**Your instructions:**
Only the pictures stay out; please return all the entries below exactly as written.

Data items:
# # # #

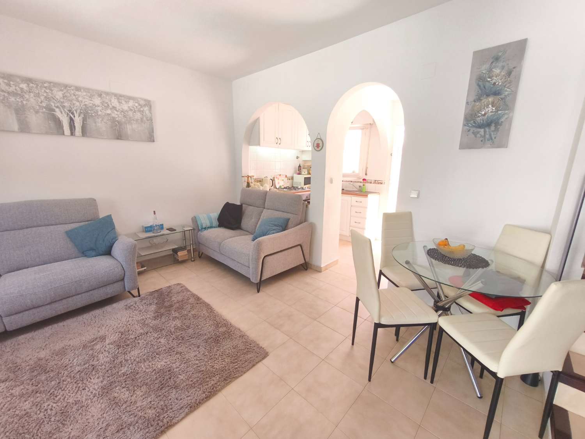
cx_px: 292
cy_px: 220
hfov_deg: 98.2
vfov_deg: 81.7
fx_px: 253
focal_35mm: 15
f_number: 2.2
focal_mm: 1.91
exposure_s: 1/50
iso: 100
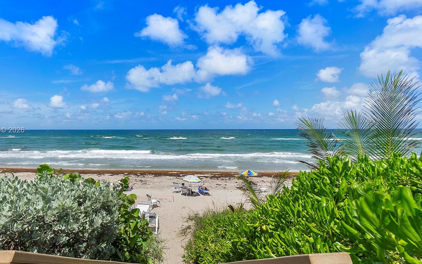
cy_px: 131
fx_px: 207
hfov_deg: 90.3
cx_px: 176
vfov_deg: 65.0
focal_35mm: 18
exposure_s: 1/500
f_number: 10
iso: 160
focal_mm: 10
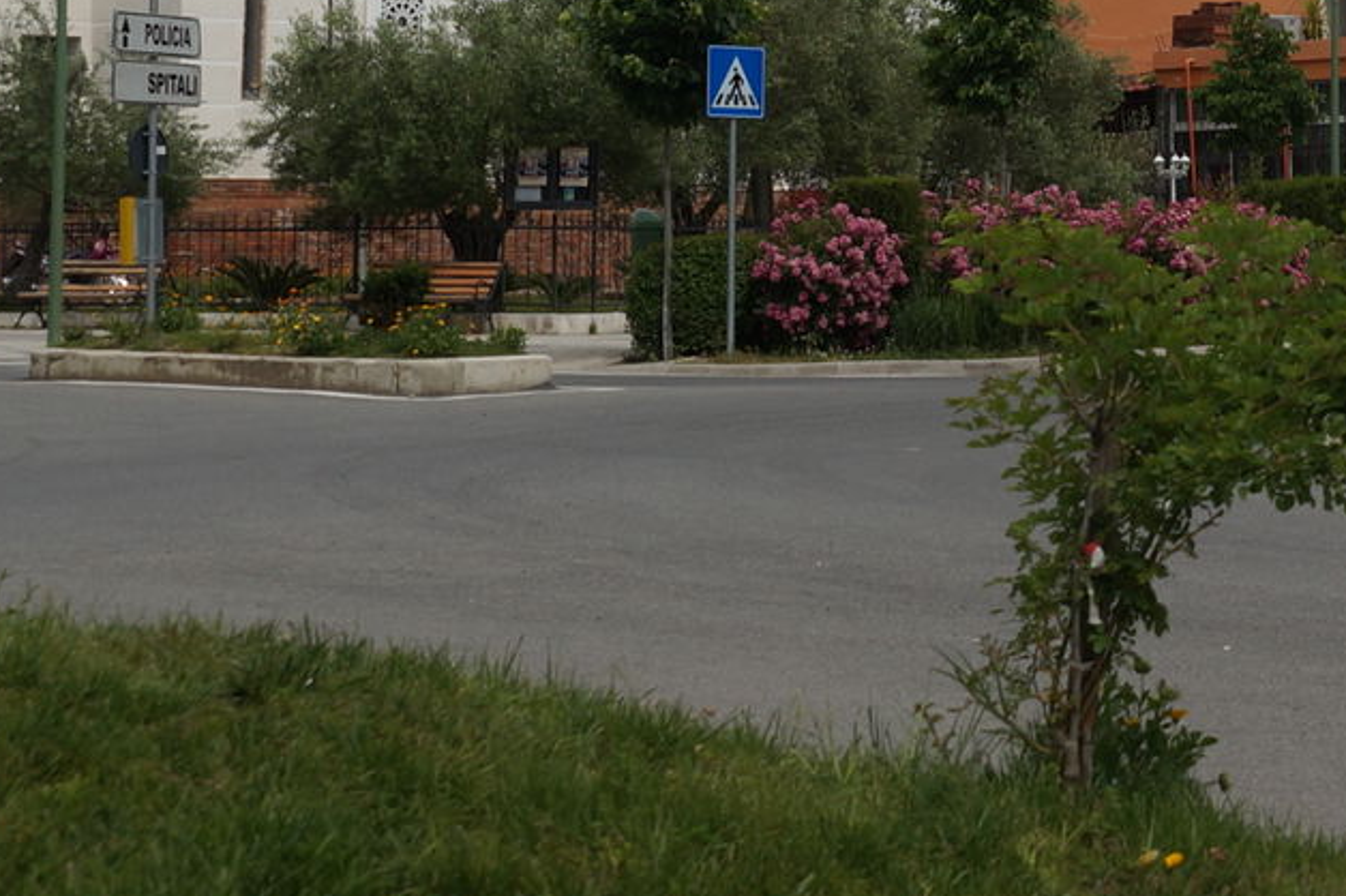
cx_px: 1310
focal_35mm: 110
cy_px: -345
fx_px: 4110
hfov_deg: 18.2
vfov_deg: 12.0
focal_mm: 24
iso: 100
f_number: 8
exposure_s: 1/640
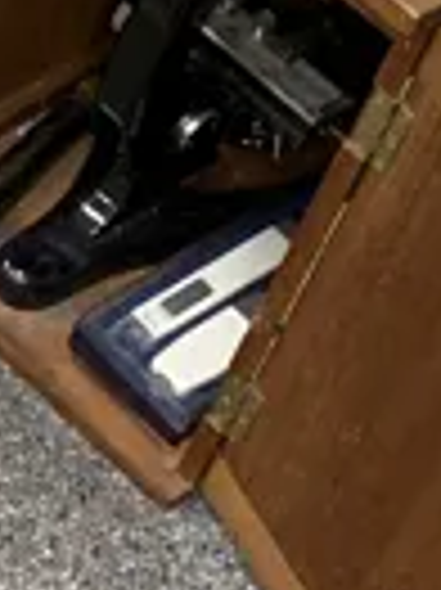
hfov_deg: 6.4
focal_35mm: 204
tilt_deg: -55.2
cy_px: 477
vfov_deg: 9.7
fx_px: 3471
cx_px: -1044
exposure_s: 1/50
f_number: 1.8
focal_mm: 4.25
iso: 160
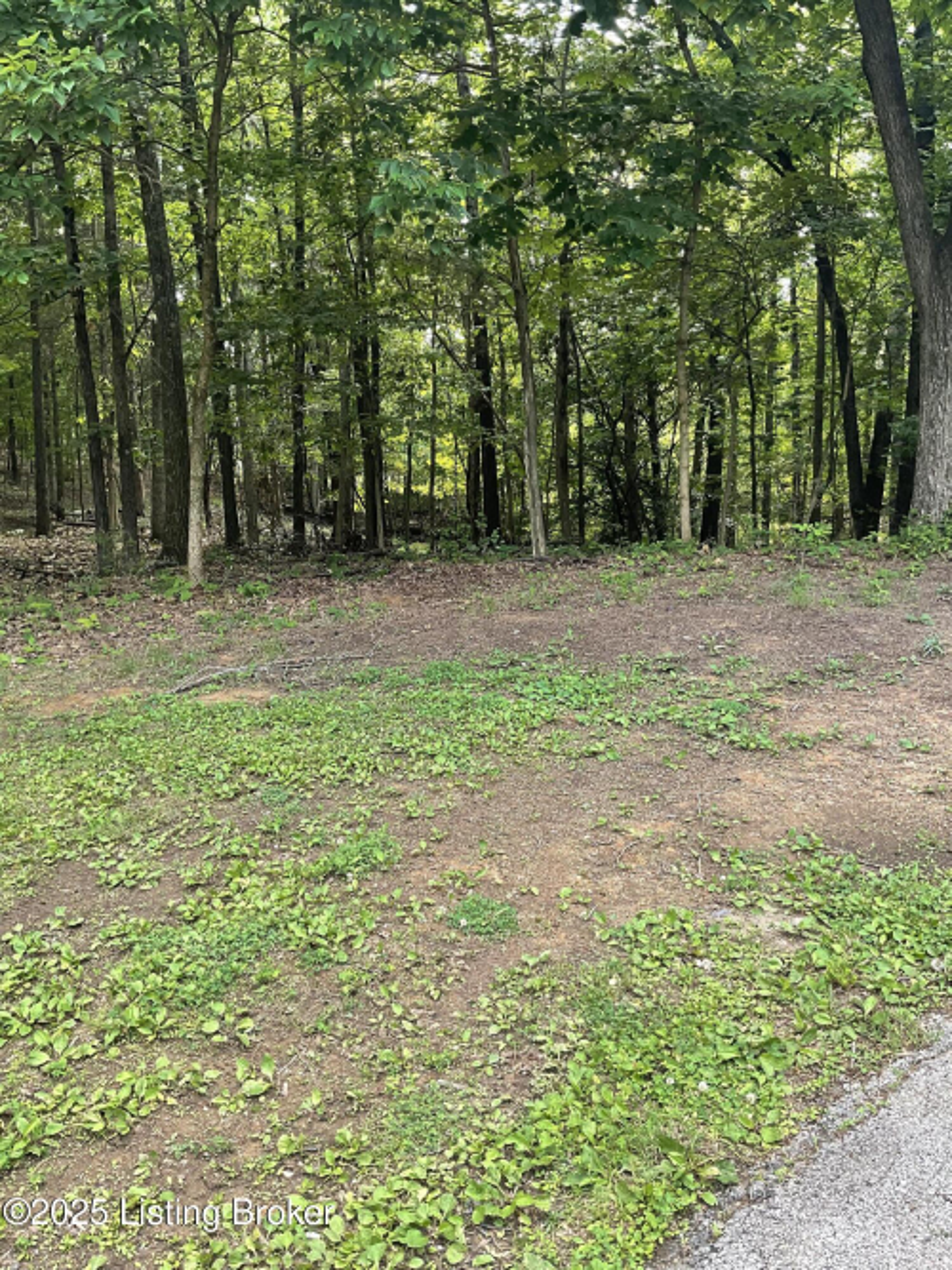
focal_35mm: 29
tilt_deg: -6.6
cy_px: 635
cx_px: 476
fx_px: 1064
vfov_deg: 61.7
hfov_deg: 48.2
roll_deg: -0.5
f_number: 1.8
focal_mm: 3
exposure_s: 1/122
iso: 32
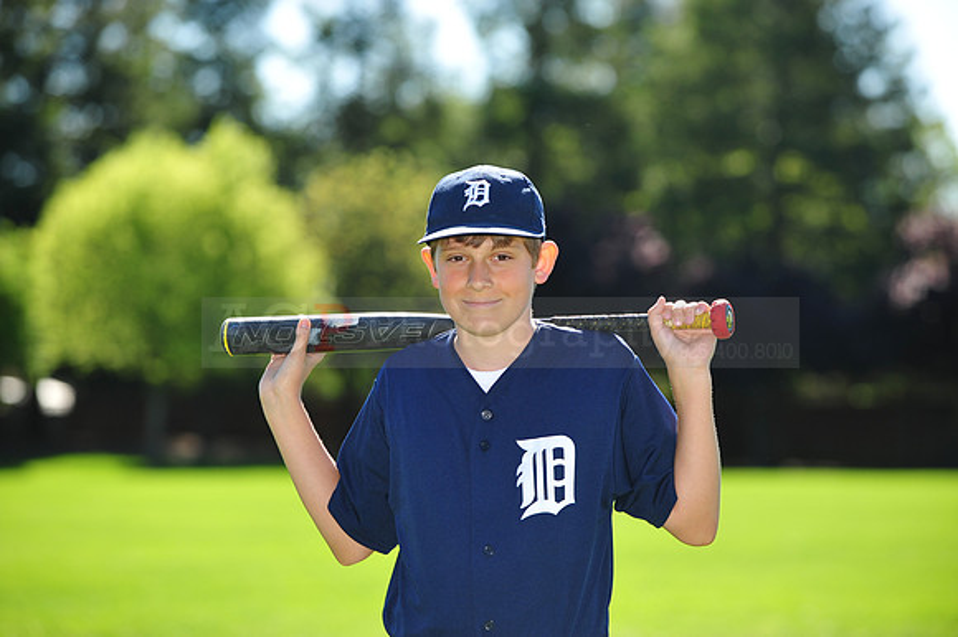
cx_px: 479
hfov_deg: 12.5
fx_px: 4388
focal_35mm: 165
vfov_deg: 8.3
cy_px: 318
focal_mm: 165
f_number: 5
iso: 320
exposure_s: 1/800
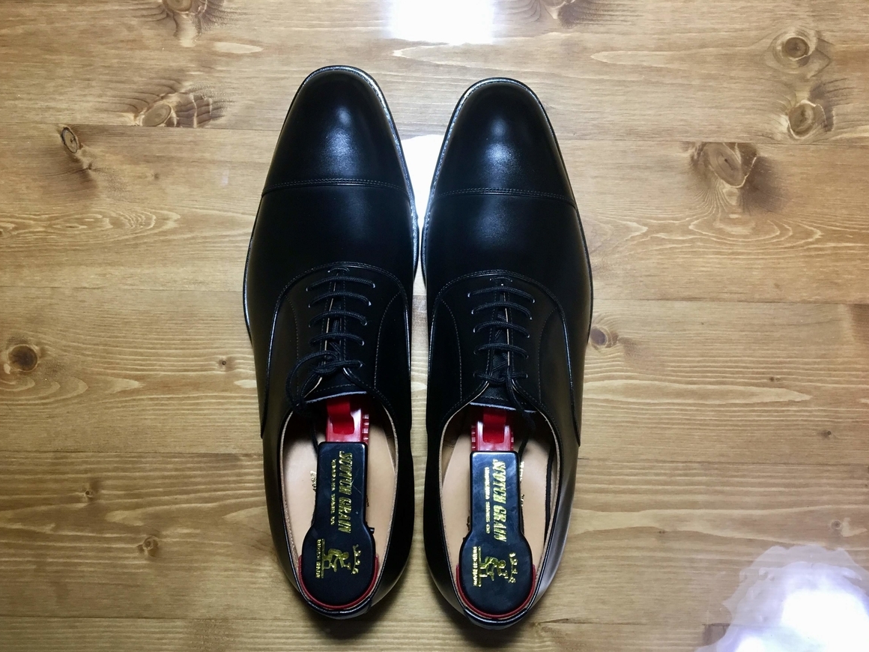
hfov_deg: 60.0
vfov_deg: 46.8
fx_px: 753
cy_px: 333
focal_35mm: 30
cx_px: 435
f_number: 2.2
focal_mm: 4.15
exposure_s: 1/30
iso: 100
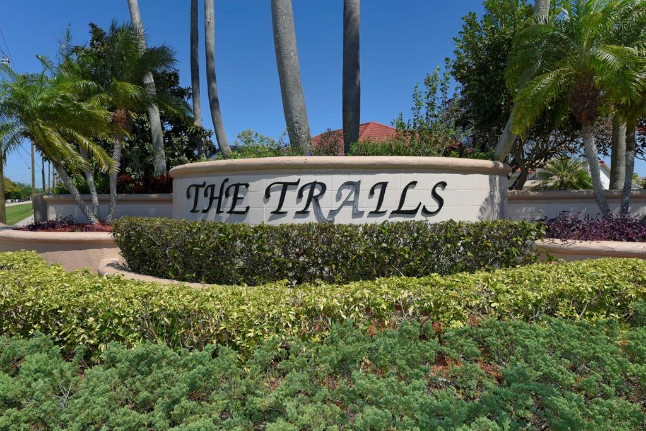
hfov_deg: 73.7
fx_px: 431
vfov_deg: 53.1
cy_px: 216
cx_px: 323
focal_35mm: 24
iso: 64
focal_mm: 24
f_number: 7.1
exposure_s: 1/200
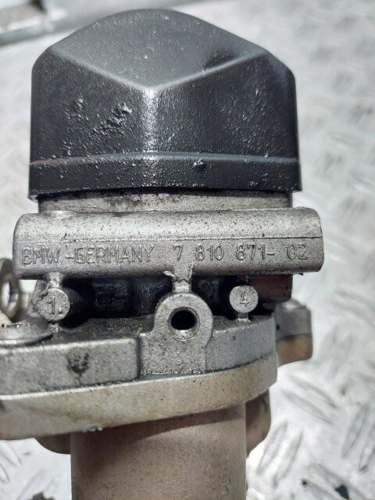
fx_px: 361
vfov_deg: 69.4
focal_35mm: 25
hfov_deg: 54.9
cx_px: 188
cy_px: 250
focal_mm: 5.23
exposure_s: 1/50
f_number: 1.8
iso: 125
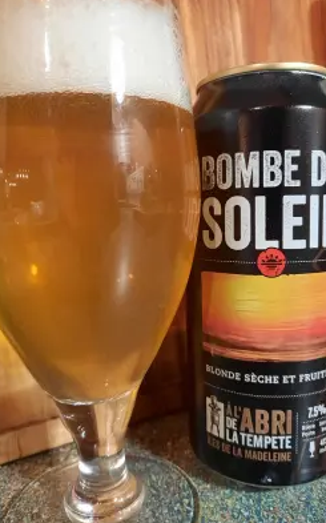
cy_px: 262
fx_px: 385
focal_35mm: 27
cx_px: 176
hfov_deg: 45.9
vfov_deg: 68.4
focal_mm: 4.6
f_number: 2
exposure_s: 1/30
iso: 320
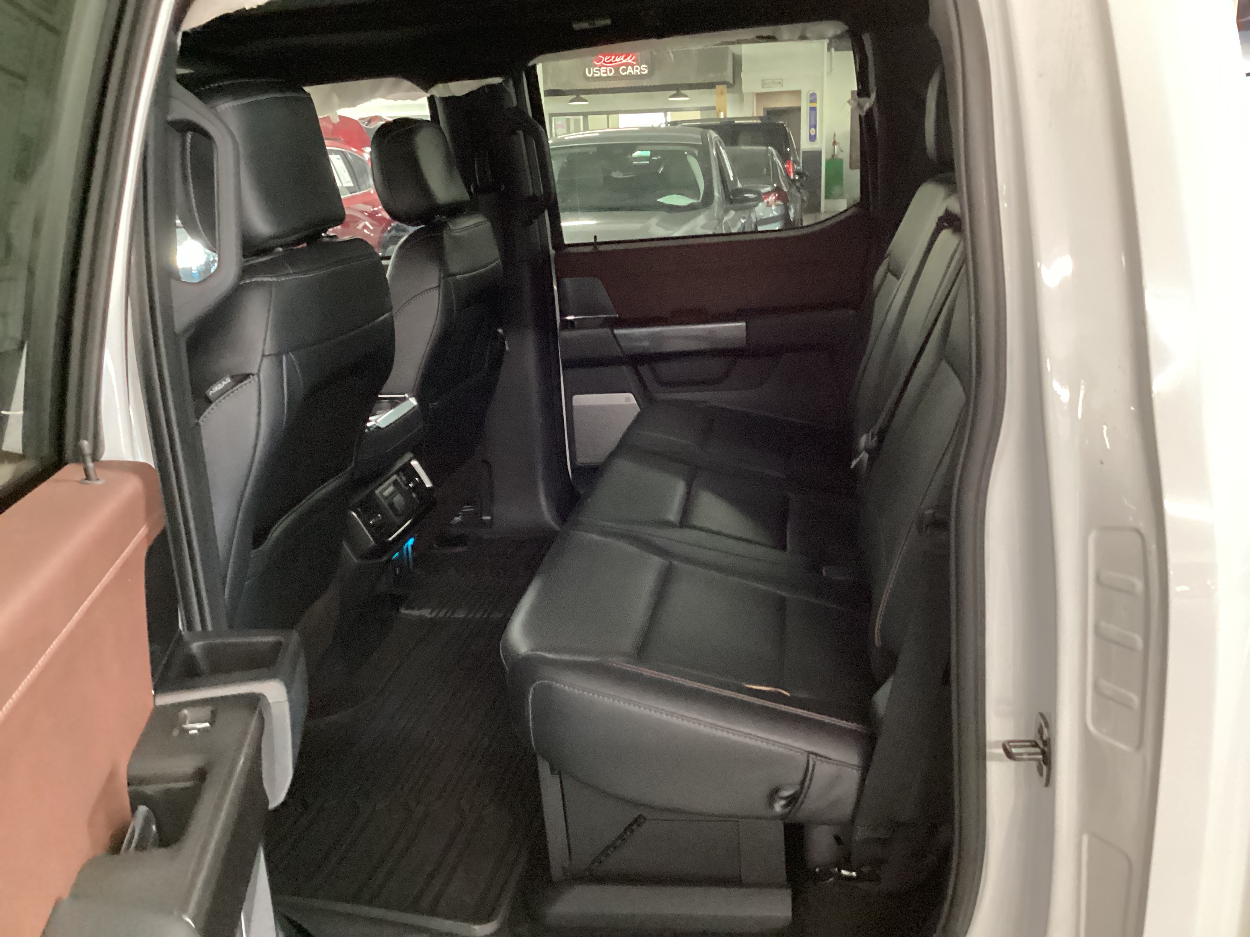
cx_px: 625
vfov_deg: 45.4
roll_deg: +1.5
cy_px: 468
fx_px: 1119
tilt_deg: -16.2
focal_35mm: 31
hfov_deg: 58.4
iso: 800
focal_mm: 3.3
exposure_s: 1/24
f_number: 2.4
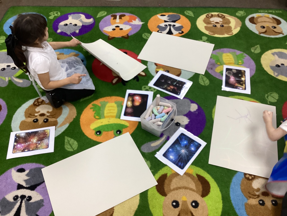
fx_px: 257
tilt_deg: -52.5
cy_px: 108
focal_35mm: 31
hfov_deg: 58.4
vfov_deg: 45.4
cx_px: 144
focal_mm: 3.3
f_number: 2.4
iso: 100
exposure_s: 1/50
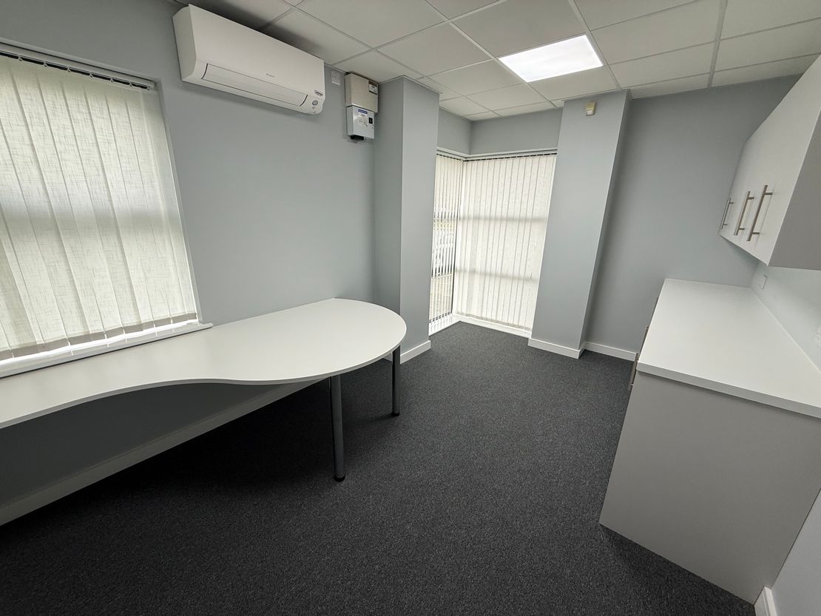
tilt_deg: -16.8
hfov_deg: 102.1
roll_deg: -1.0
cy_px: 308
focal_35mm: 14
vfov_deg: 85.7
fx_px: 332
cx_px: 410
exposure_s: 1/100
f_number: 2.2
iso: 64
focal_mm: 2.22
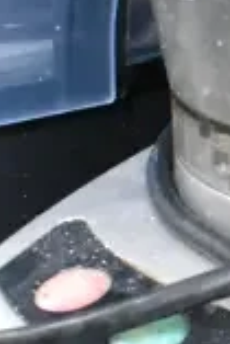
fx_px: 1501
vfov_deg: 13.1
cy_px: 122
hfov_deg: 8.0
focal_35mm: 157
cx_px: 580
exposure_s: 1/80
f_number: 4.5
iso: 6400
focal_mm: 18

# # # #

**Result of the task:**
cx_px: 292
cy_px: 220
hfov_deg: 98.2
vfov_deg: 81.7
fx_px: 253
focal_35mm: 15
f_number: 2.2
focal_mm: 1.91
exposure_s: 1/50
iso: 100
cy_px: 131
fx_px: 207
hfov_deg: 90.3
cx_px: 176
vfov_deg: 65.0
focal_35mm: 18
exposure_s: 1/500
f_number: 10
iso: 160
focal_mm: 10
cx_px: 1310
focal_35mm: 110
cy_px: -345
fx_px: 4110
hfov_deg: 18.2
vfov_deg: 12.0
focal_mm: 24
iso: 100
f_number: 8
exposure_s: 1/640
hfov_deg: 6.4
focal_35mm: 204
tilt_deg: -55.2
cy_px: 477
vfov_deg: 9.7
fx_px: 3471
cx_px: -1044
exposure_s: 1/50
f_number: 1.8
focal_mm: 4.25
iso: 160
focal_35mm: 29
tilt_deg: -6.6
cy_px: 635
cx_px: 476
fx_px: 1064
vfov_deg: 61.7
hfov_deg: 48.2
roll_deg: -0.5
f_number: 1.8
focal_mm: 3
exposure_s: 1/122
iso: 32
cx_px: 479
hfov_deg: 12.5
fx_px: 4388
focal_35mm: 165
vfov_deg: 8.3
cy_px: 318
focal_mm: 165
f_number: 5
iso: 320
exposure_s: 1/800
hfov_deg: 60.0
vfov_deg: 46.8
fx_px: 753
cy_px: 333
focal_35mm: 30
cx_px: 435
f_number: 2.2
focal_mm: 4.15
exposure_s: 1/30
iso: 100
hfov_deg: 73.7
fx_px: 431
vfov_deg: 53.1
cy_px: 216
cx_px: 323
focal_35mm: 24
iso: 64
focal_mm: 24
f_number: 7.1
exposure_s: 1/200
fx_px: 361
vfov_deg: 69.4
focal_35mm: 25
hfov_deg: 54.9
cx_px: 188
cy_px: 250
focal_mm: 5.23
exposure_s: 1/50
f_number: 1.8
iso: 125
cy_px: 262
fx_px: 385
focal_35mm: 27
cx_px: 176
hfov_deg: 45.9
vfov_deg: 68.4
focal_mm: 4.6
f_number: 2
exposure_s: 1/30
iso: 320
cx_px: 625
vfov_deg: 45.4
roll_deg: +1.5
cy_px: 468
fx_px: 1119
tilt_deg: -16.2
focal_35mm: 31
hfov_deg: 58.4
iso: 800
focal_mm: 3.3
exposure_s: 1/24
f_number: 2.4
fx_px: 257
tilt_deg: -52.5
cy_px: 108
focal_35mm: 31
hfov_deg: 58.4
vfov_deg: 45.4
cx_px: 144
focal_mm: 3.3
f_number: 2.4
iso: 100
exposure_s: 1/50
tilt_deg: -16.8
hfov_deg: 102.1
roll_deg: -1.0
cy_px: 308
focal_35mm: 14
vfov_deg: 85.7
fx_px: 332
cx_px: 410
exposure_s: 1/100
f_number: 2.2
iso: 64
focal_mm: 2.22
fx_px: 1501
vfov_deg: 13.1
cy_px: 122
hfov_deg: 8.0
focal_35mm: 157
cx_px: 580
exposure_s: 1/80
f_number: 4.5
iso: 6400
focal_mm: 18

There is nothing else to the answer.